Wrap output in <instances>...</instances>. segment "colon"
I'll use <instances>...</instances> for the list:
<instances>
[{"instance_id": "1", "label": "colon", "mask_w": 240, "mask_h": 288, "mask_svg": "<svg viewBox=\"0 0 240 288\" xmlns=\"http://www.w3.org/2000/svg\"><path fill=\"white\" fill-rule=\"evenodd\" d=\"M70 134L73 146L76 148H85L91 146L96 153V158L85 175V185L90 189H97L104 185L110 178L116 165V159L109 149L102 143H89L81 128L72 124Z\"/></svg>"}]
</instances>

──────────────────────────────

Reproduce all of the data above verbatim, keeping every line and character unchanged.

Wrap output in <instances>...</instances>. segment "colon"
I'll use <instances>...</instances> for the list:
<instances>
[{"instance_id": "1", "label": "colon", "mask_w": 240, "mask_h": 288, "mask_svg": "<svg viewBox=\"0 0 240 288\" xmlns=\"http://www.w3.org/2000/svg\"><path fill=\"white\" fill-rule=\"evenodd\" d=\"M70 134L73 146L76 148H85L91 146L96 153V158L85 175V185L90 189H97L104 185L110 178L116 165V159L109 149L102 143H89L81 128L72 124Z\"/></svg>"}]
</instances>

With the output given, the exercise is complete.